The task: Update the entries below so that "nearest percent" becomes "nearest whole percent" wherever it occurs, leaving every other word as it is. Omit the pictures from your version.

[Data visualization images]
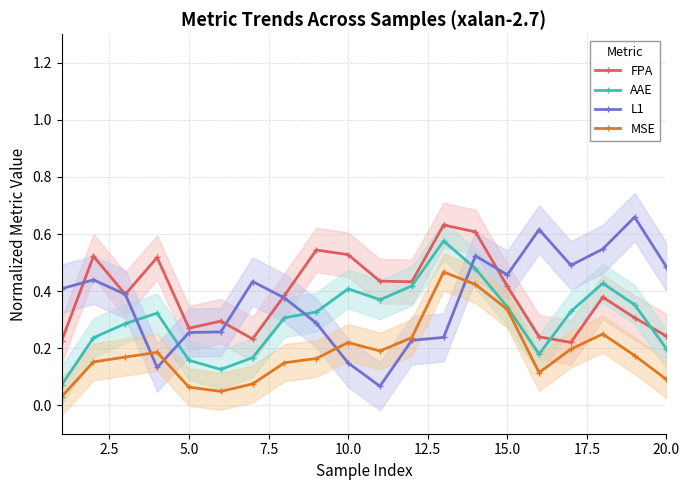

True or false: MSE has more than 2 interior local peaks.

True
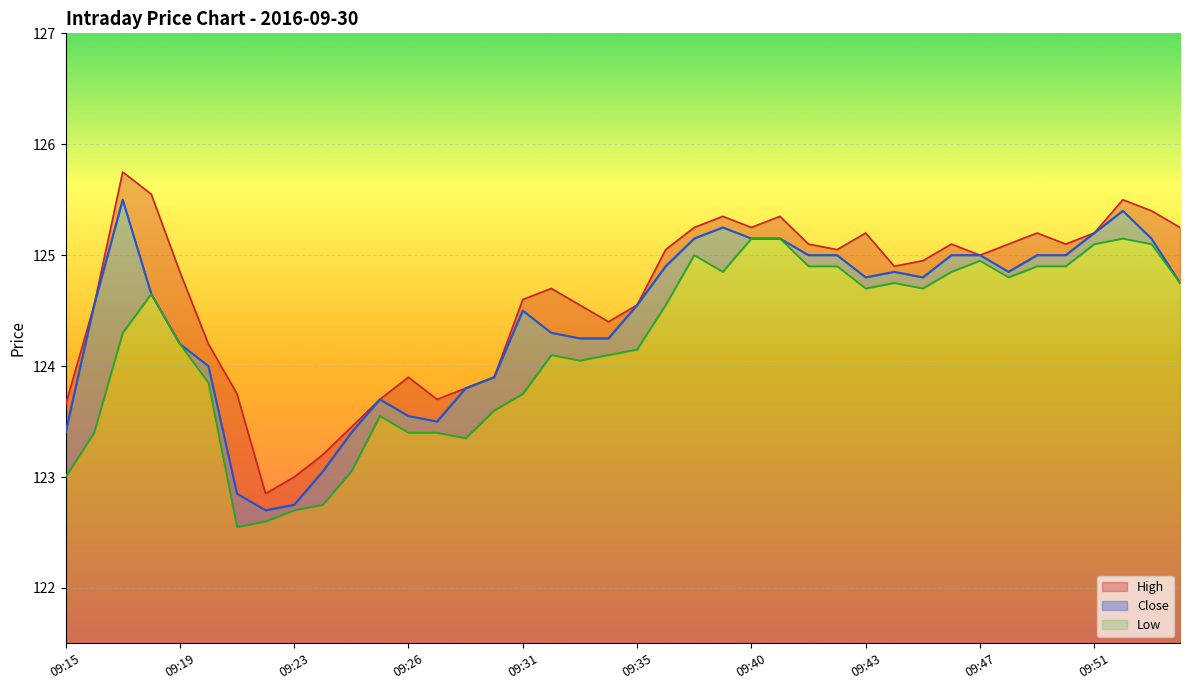

Count the number of data series in this chart.

3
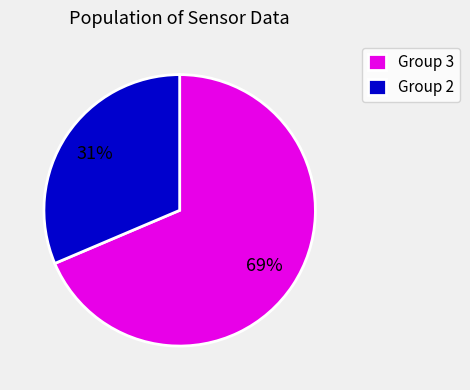

What percentage is the Group 3 slice, to the nearest percent?

69%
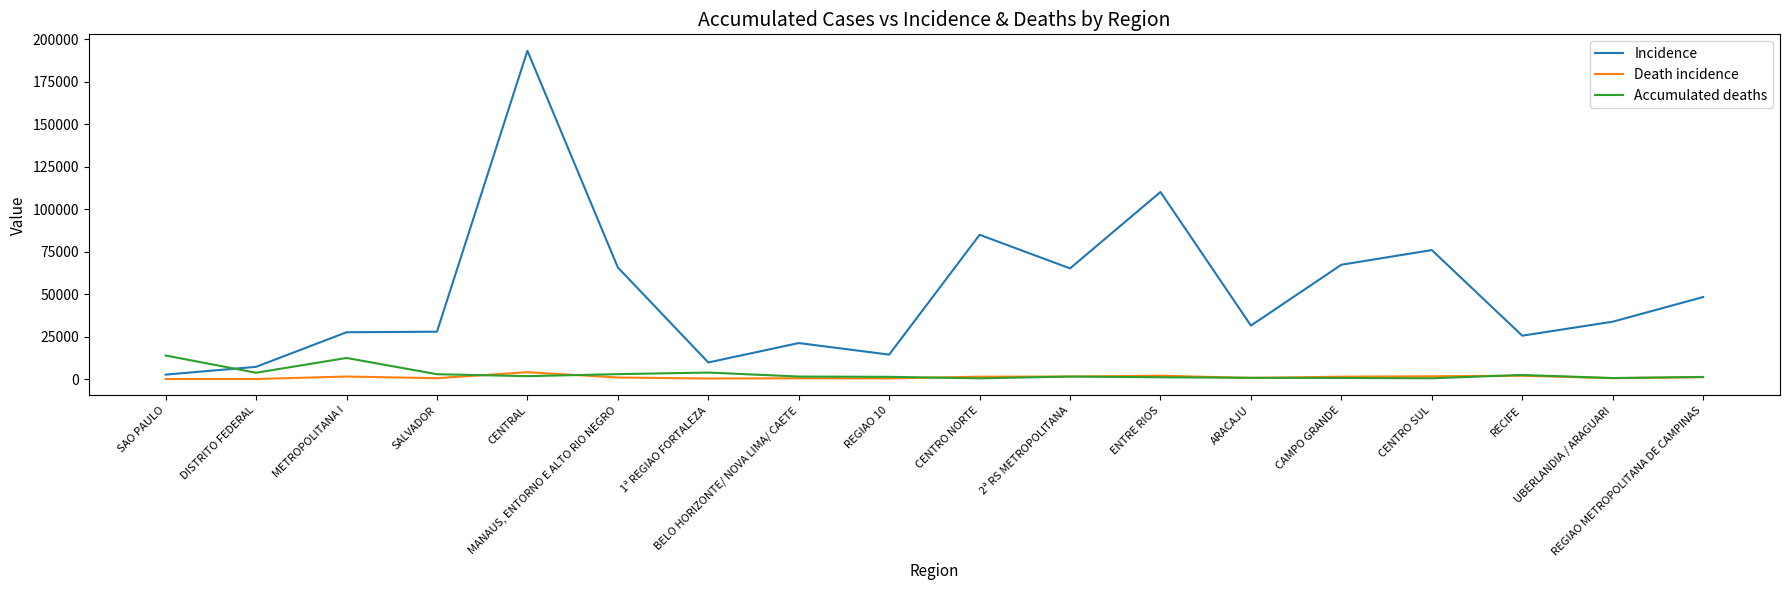

True or false: Incidence and Accumulated deaths intersect in this chart.

True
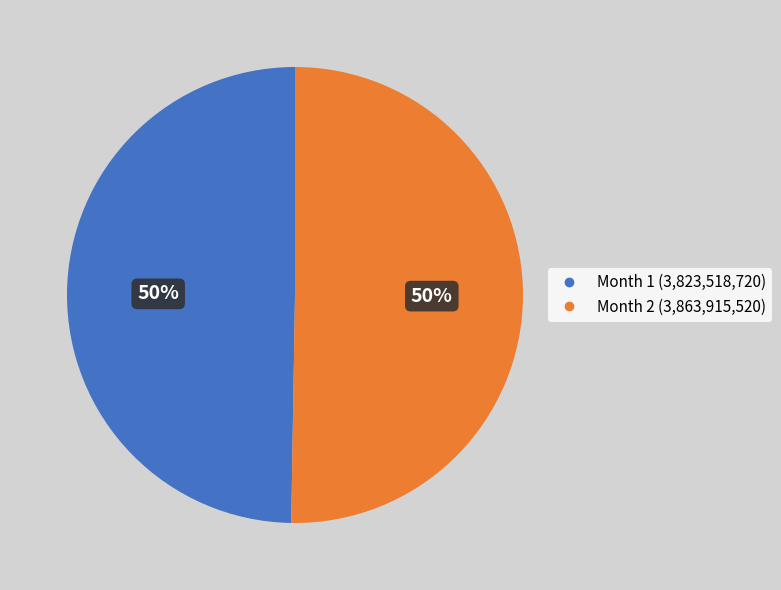

To the nearest percent, what is the combined percentage of Month 1 and Month 2?

100%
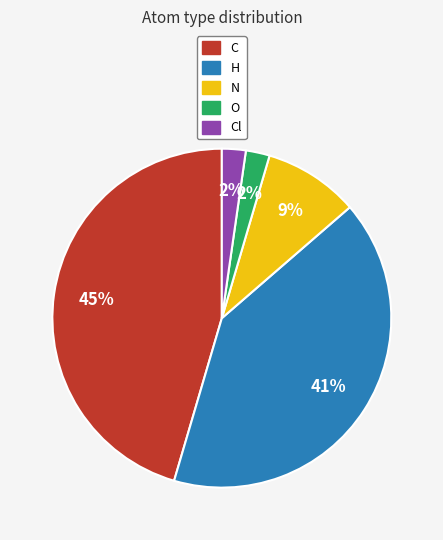

To the nearest percent, what portion does N represent?

9%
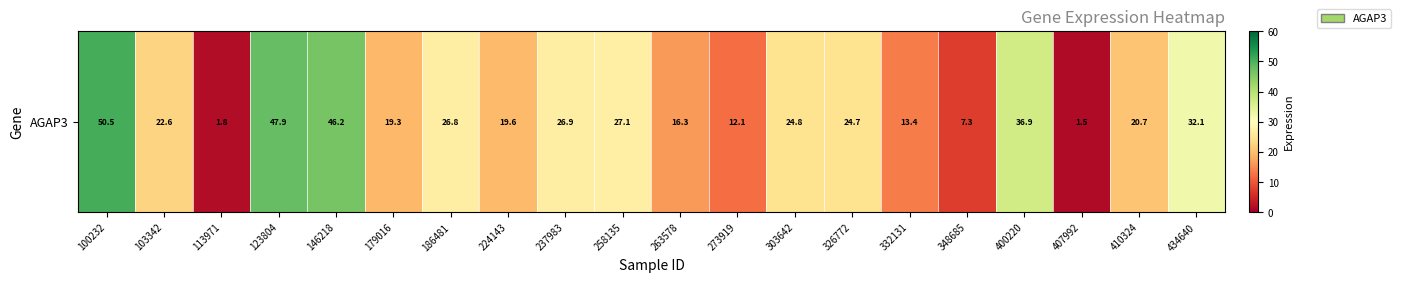

True or false: the data shows 12.1 at 273919.

True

Final answer:
True or false: MSE has more than 2 interior local peaks.

True

Count the number of data series in this chart.

3

What percentage is the Group 3 slice, to the nearest whole percent?

69%

True or false: Incidence and Accumulated deaths intersect in this chart.

True

To the nearest whole percent, what is the combined percentage of Month 1 and Month 2?

100%

To the nearest whole percent, what portion does N represent?

9%

True or false: the data shows 12.1 at 273919.

True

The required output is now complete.